Motta había instalado la primera cinta transportadora en su panadería de Milán en 1930, sentando las bases del primer “panettone industrial” del mundo. El panettone futurista.
La elaboración propia del norte italiano estaba lista para conquistar el planeta, y Ruggero lo sabía. Era una idea que lo desvelaba desde el mismo momento en el que abordó el Principessa Mafalda. Lo acompañaba día y noche, a bordo del taxi y en la cama.
El veronés volvió al oficio de pastelero cuando logró finalmente llegar a Buenos Aires, y en poco tiempo, como empleado de la famosísima confitería París, llegó a conducir un equipo de 40 personas.
Dicen que fue en Buenos Aires cuando conoció a Rita Giacominelli, su futura esposa, pero en esto las fuentes no son claras. Con ella se veían poco. Ruggero trabajaba desde las madrugadas, sin francos ni feriados, y así fue durante casi una década, cuando pudo volver a Verona, recién en 1936.
“Ruggero se especializó en pandoro, un budín típico de Verona, que sin embargo tiene un proceso muy largo de fermentación; la masa tarda 40 horas en reposar”, cuenta uno de sus nietos, Michele Bauli.
Preparación cien por ciento originaria de Verona, el pandoro es, junto con el panettone o pan dulce, una de las elaboraciones más típicas de Italia. “Él se propuso regular el metabolismo de las levaduras (para acelerar el proceso) y logró tener una preparación de 500 pandoros cada 20 minutos. Fue un crecimiento exponencial”, agrega.
“Mi abuelo fue testigo de la Primera Guerra Mundial y luego emigró a la Argentina por algunos años. Recuerdo que tenía problemas de audición y se enojaba mucho. También recuerdo que se rompió el dedo meñique cuando golpeó una mesa en un ataque de ira”, añadió.
Con el dinero ahorrado en la Argentina, Ruggero volvió a Italia, compró una casa en Verona y armó la panadería en la planta baja. Se casó con Rita y tuvieron cuatro hijos. Como cuentan en la familia Bauli, desde ese momento su ascenso jamás se detuvo.

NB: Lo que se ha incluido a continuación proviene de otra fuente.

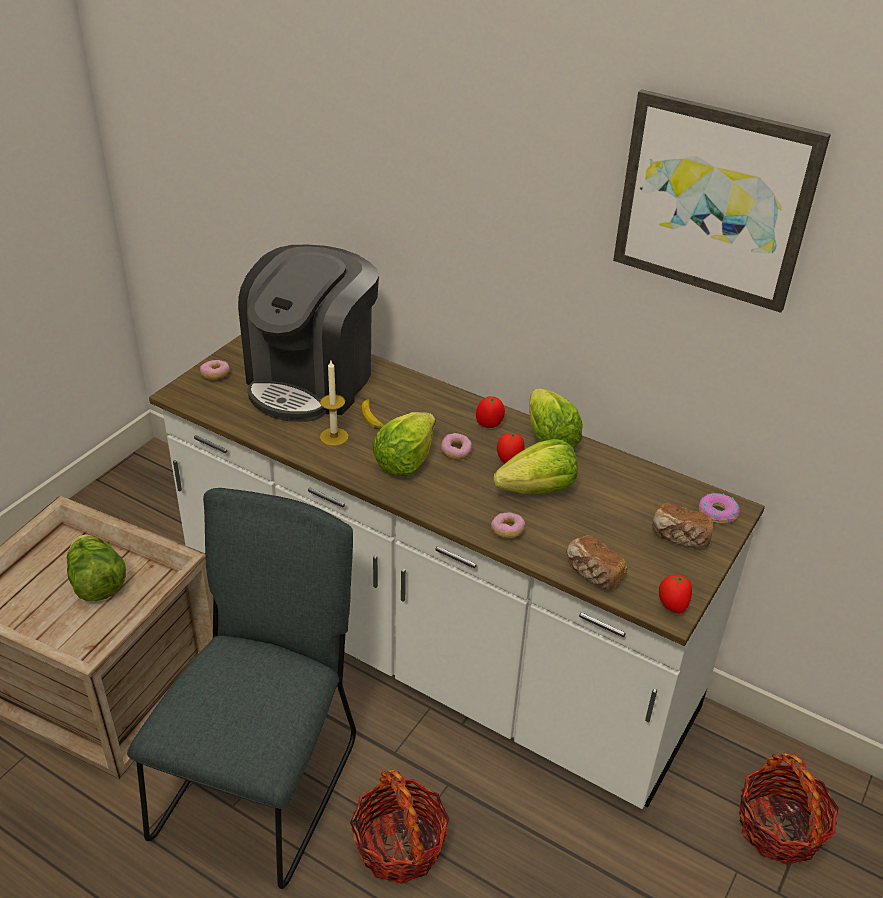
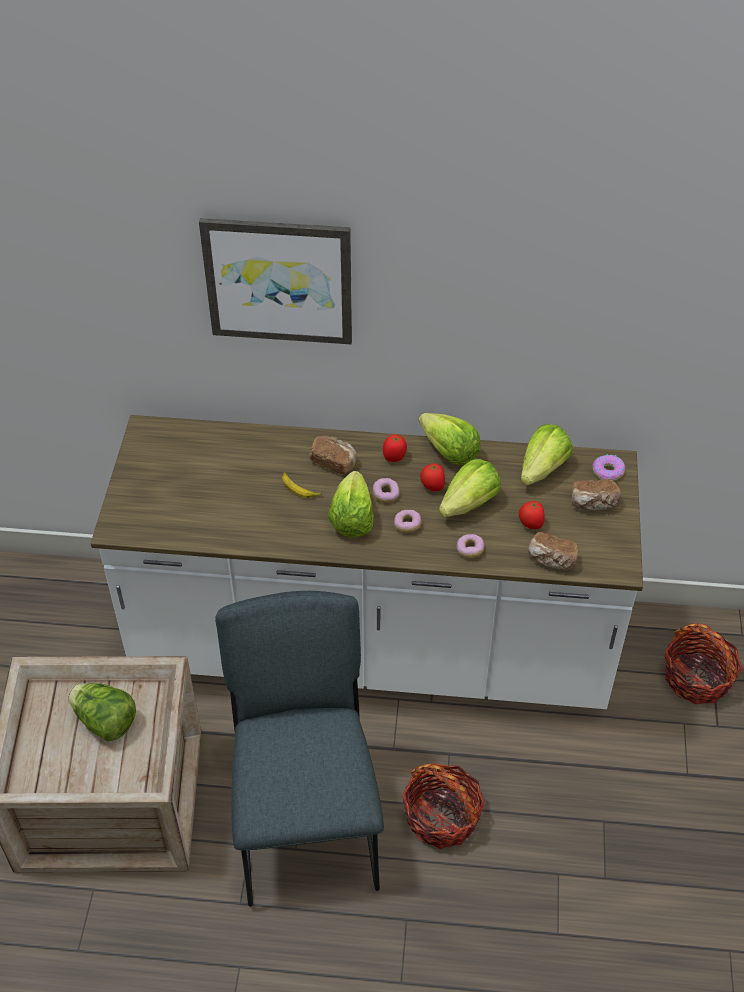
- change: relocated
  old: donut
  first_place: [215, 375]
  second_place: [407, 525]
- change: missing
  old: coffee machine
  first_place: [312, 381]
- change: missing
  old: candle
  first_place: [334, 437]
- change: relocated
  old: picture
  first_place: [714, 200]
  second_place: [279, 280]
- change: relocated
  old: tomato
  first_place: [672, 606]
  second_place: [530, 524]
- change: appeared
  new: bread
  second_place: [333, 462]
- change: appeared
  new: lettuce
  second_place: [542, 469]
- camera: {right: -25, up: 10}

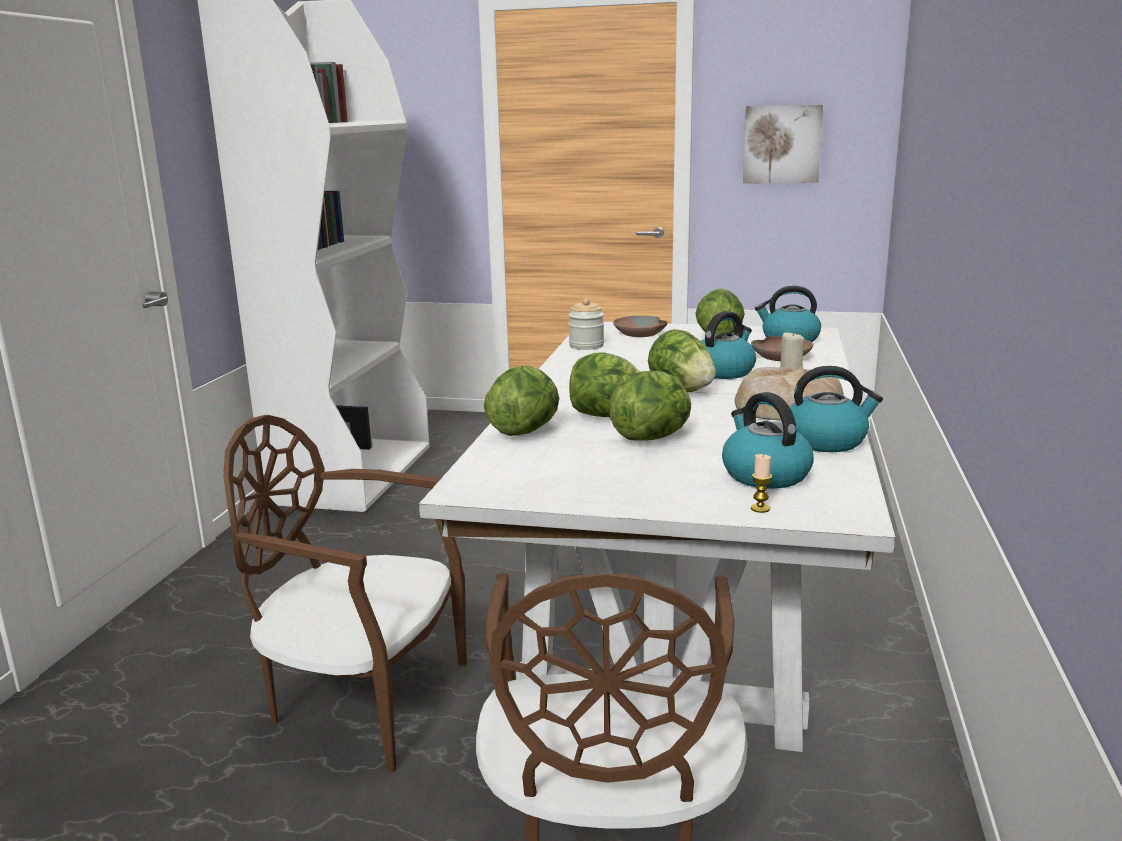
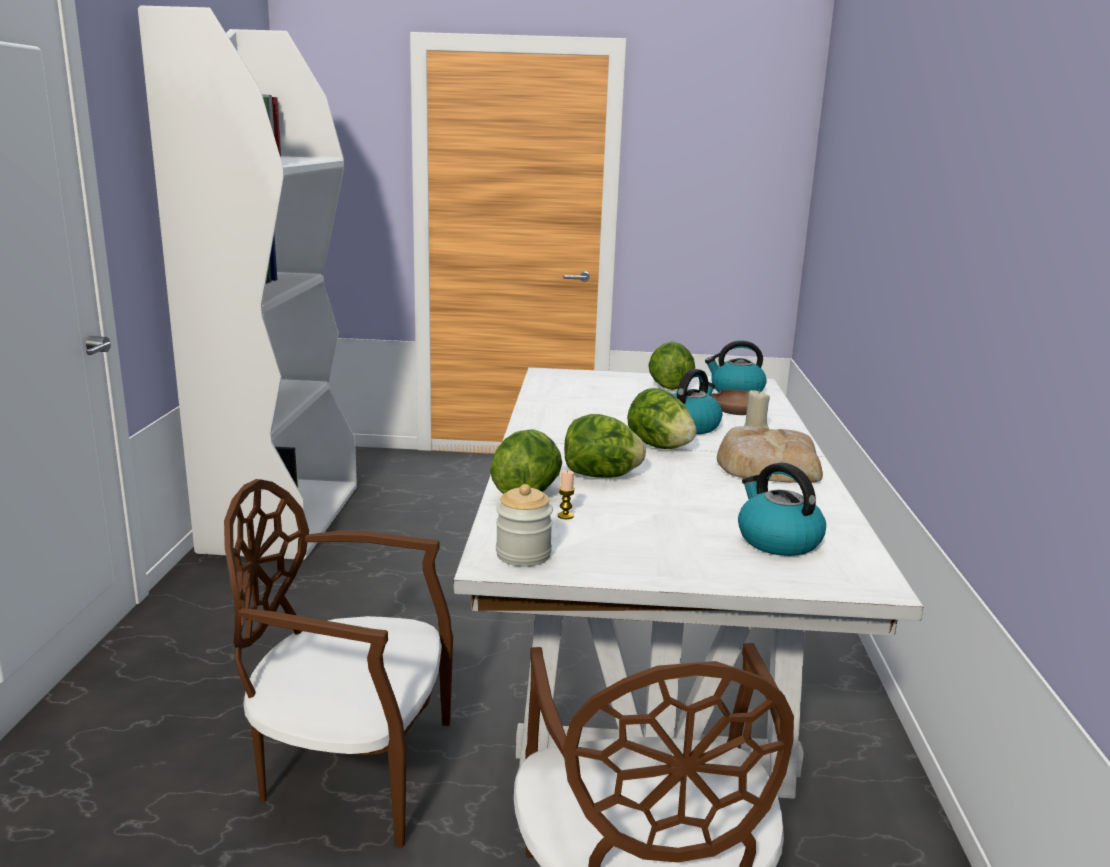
- change: relocated
  old: jar
  first_place: [586, 346]
  second_place: [523, 555]
- change: missing
  old: lettuce
  first_place: [652, 437]
- change: missing
  old: brown bowl
  first_place: [640, 334]
- change: missing
  old: picture
  first_place: [782, 144]
- change: relocated
  old: candle
  first_place: [760, 508]
  second_place: [565, 516]
- change: missing
  old: kettle
  first_place: [826, 441]
- camera: {right: -10, up: 0}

Esta vez, ni los fascistas nazis ni la invasión aliada podrían detenerlo.
En 1953 compró un terreno en Zai para iniciar una producción a gran escala, elaborando más de 5000 panettones y pandoros diarios; luego, construyó el “Edificio Bauli” y más tarde compró un campo en Castel d’Azzano, donde hoy se levanta el actual complejo industrial del imperio Bauli que emplea a 1500 trabajadores y factura cerca de 500 millones de euros al mes.
Y, a diferencia de su colega, el inmigrante italiano Carlo Bauducco, que en 1952 fundó en Brasil la fábrica de pan dulces Bauducco, considerada la mayor productora de panetones del mundo, Ruggero sí logró ser profeta en su tierra, luego de una década signada por el naufragio, el trabajo como taxista y la pastelería en Buenos Aires.
Su conocimiento y sobre todo su pasión por gobernar el comportamiento de las levaduras y la fermentación de las masas lo convirtieron en una referencia del panettone en toda Italia.
Cuando murió en 1985, a los 100 años, Ruggero era considerado un prócer entre los emprendedores que buscan el progreso a fuerza de trabajo, un verdadero exponente de la meritocracia.
Sus hijos continuaron el negocio y, por esos giros fantásticos del destino, compraron la multinacional Motta a Nestlé, la misma marca que había creado el famoso pastelero Angelo Motta mientras el joven Ruggero Bauli llegaba a Buenos Aires con una mano atrás y otra adelante.